*** Exercise material ***

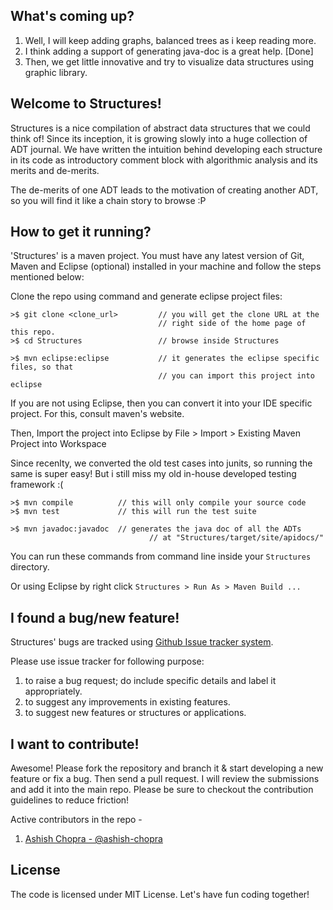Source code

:
What's coming up?
---------------------
1. Well, I will keep adding graphs, balanced trees as i keep reading more.
2. I think adding a support of generating java-doc is a great help. [Done]
3. Then, we get little innovative and try to visualize data structures using graphic library.

Welcome to Structures!
------------------------
Structures is a nice compilation of abstract data structures that we could think of! Since its inception, it is growing slowly into a huge collection of ADT journal. We have written the intuition behind developing each structure in its code as introductory comment block with algorithmic analysis and its merits and de-merits.

The de-merits of one ADT leads to the motivation of creating another ADT, so you will find it like a chain story to browse :P


How to get it running?
---------------------------
'Structures' is a maven project. You must have any latest version of Git, Maven and Eclipse (optional) installed in your machine and follow the steps mentioned below:

   Clone the repo using command and generate eclipse project files:

    >$ git clone <clone_url>         // you will get the clone URL at the 
                                     // right side of the home page of this repo.
    >$ cd Structures                 // browse inside Structures       
     
    >$ mvn eclipse:eclipse           // it generates the eclipse specific files, so that 
                                     // you can import this project into eclipse

   If you are not using Eclipse, then you can convert it into your IDE specific project. For this, consult maven's website.
   
   Then, Import the project into Eclipse by File > Import > Existing Maven Project into Workspace
   
   Since recenlty, we converted the old test cases into junits, so running the same is super easy! But i still miss my old in-house developed testing framework :(

    >$ mvn compile     		// this will only compile your source code
    >$ mvn test        		// this will run the test suite
    
    >$ mvn javadoc:javadoc  // generates the java doc of all the ADTs
    							   // at "Structures/target/site/apidocs/"

   You can run these commands from command line inside your `Structures` directory. 
   
   Or using Eclipse by right click `Structures > Run As > Maven Build ...`

I found a bug/new feature!
---------------------------
Structures' bugs are tracked using [Github Issue tracker system](https://github.com/ashish-chopra/Structures/issues).

Please use issue tracker for following purpose:
 1. to raise a bug request; do include specific details and label it appropriately.
 2. to suggest any improvements in existing features.
 3. to suggest new features or structures or applications.

I want to contribute!
-------------------------
Awesome! Please fork the repository and branch it & start developing a new feature or fix a bug. Then send a pull request. I will review the submissions and add it into the main repo.
Please be sure to checkout the contribution guidelines to reduce friction!

Active contributors in the repo - 
 1. [Ashish Chopra - @ashish-chopra](http://github.com/ashish-chopra)


License
----------------
The code is licensed under MIT License. 
Let's have fun coding together!
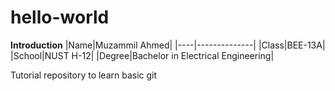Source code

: # hello-world
**Introduction**
|Name|Muzammil Ahmed|
|----|--------------|
|Class|BEE-13A|
|School|NUST H-12|
|Degree|Bachelor in Electrical Engineering|

Tutorial repository to learn basic git

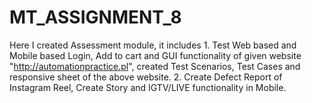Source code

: # MT_ASSIGNMENT_8
Here I created Assessment module, it includes 1. Test Web based and Mobile based Login, Add to cart and GUI functionality of given website "http://automationpractice.pl", created Test Scenarios, Test Cases and responsive sheet of the above website. 2. Create Defect Report of Instagram Reel, Create Story and IGTV/LIVE functionality in Mobile.

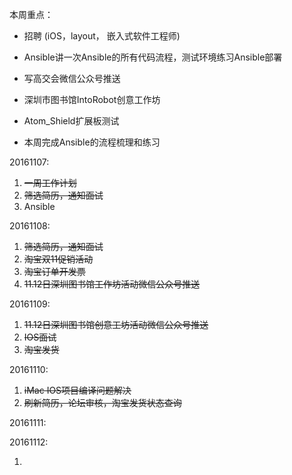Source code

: 本周重点：

* 招聘 \(iOS，layout， 嵌入式软件工程师\)

* Ansible讲一次Ansible的所有代码流程，测试环境练习Ansible部署

* 写高交会微信公众号推送

* 深圳市图书馆IntoRobot创意工作坊

* Atom\_Shield扩展板测试

* 本周完成Ansible的流程梳理和练习


20161107:

1. ~~一周工作计划~~
2. ~~筛选简历，通知面试~~
3. Ansible

20161108:

1. ~~筛选简历，通知面试~~
2. ~~淘宝双11促销活动~~
3. ~~淘宝订单开发票~~
4. ~~11.12日深圳图书馆工作坊活动微信公众号推送~~

20161109:

1. ~~11.12日深圳图书馆创意工坊活动微信公众号推送~~
2. ~~IOS面试~~
3. ~~淘宝发货~~

20161110:

1. ~~iMac IOS项目编译问题解决~~
2. ~~刷新简历，论坛审核，淘宝发货状态查询~~

20161111:



20161112:

1.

***

» Job item
Tally the lines above that contain the string "tracker". Respond with the total alone.

» Your response
2